We don't need to recreate reality. We don't need bright sunlight in dim living rooms. Typically when it's that bright outside (direct sunshine) we draw the curtains or wear sunglasses. Again, the pupil dilation thing - if ambient light is low, peak light needs to be lower to be relatively bright enough without being painful.
Set your phone to maximum brightness, sit in a darkened room with the phone off for a while, and then set it playing a desert movie. The brightness relative to your pupil size will be plenty bright enough at a few hundred nits.
The only time 10000 nits is needed on a display is when the ambient is bright enough that you need 10000 nits to be relatively bright enough. It's a lot cheaper and more environmentally friendly to just draw the curtains and dim the lights than crank up the display brightness.
But that’s really missing the point, and it’s understandable if you haven’t had much experience with HDR viewing or with trying to understand why it looks so much better. Which is also why it’s a bit of a hard sell to begin with.
I like to think of GOOD HDR as the way to get rid of a kind of uncanny valley in how we watch content on TVs.
Let me explain that. When we watch a movie for example, we know that what we’re seeing is ‘reality’. BUT! The TV only shows a representation of the reality that was shot with a camera. Colours aren’t really what they look like in reality, because in reality there’s a LOT more luminosity that has nothing to do with what we call brightness, but has more to do with how light behaves. In SDR or low brightness TVs, “Light” doesn’t looks like LIGHT. It looks like a white surface, and that’s not what reality looks like.

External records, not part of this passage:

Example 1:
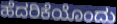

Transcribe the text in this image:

ಹೆದರಿಕೆಯೊಂದು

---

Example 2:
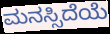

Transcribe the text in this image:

ಮನಸ್ಸಿದೆಯೆ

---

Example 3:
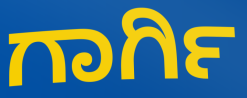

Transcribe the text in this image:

ಗಾರ್ಗಿ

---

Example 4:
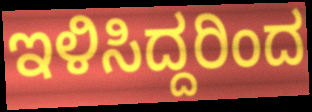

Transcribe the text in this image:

ಇಳಿಸಿದ್ದರಿಂದ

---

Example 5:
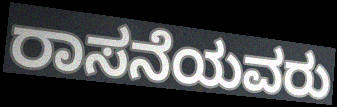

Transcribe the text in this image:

ರಾಸನೆಯವರು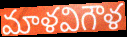
మాళవిగౌళ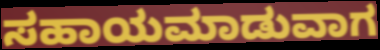
ಸಹಾಯಮಾಡುವಾಗ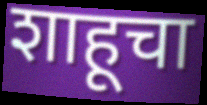
शाहूचा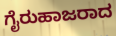
ಗೈರುಹಾಜರಾದ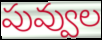
పువ్వులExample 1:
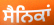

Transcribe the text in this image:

ਸੈਨਿਕਾਂ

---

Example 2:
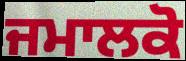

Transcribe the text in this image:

ਜਮਾਲਕੋ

Now, try to think of HDR as a way to get rid of the limitations of the TV. A way to make the TV look more like a window into reality than a picture on the wall where light=white.
This has - again - nothing to do with blinding light, or looking directly into light sources, which will always look WAY brighter than 10,000 nits. You see the difference in every surface that bounces light. That’s where the magic happens. HDR makes the image REAL and 3D just from the surfaces reflecting or bouncing any kind of light: walls, metallic surfaces, any surface really. And as soon as you open this Pandora’s box, you can see exactly where the limitations are, as any bright part of the image that doesn’t feel right, doesn’t because there isn’t enough luminance (nits) and isn’t represented right.

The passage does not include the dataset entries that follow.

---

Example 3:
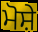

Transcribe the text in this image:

ਮੋਸ਼ੇ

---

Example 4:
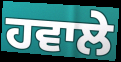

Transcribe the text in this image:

ਹਵਾਲੇ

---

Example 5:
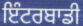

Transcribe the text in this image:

ਇੰਟਰਬਾਡੀ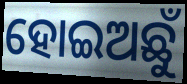
ହୋଇଅଛୁଁ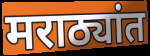
मराठ्यांत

That of course assumes that the content itself is mastered right in HDR (its not always a given).
So the WOW relating to this crazy 10,000 nits TV is due to the fact that finally a video of a car under the sun looks like A REAL CAR UNDER THE SUN and not a TV showing a car under the sun with colour and white surfaces trying to replicate the reflections and specular highlights.
This applies to ALL images, no need to have such a bright source of light as the sun- that was just an example. Everything in HDR elevates the picture from a ‘picture’ to reality.
I honestly have no more ways to explain it.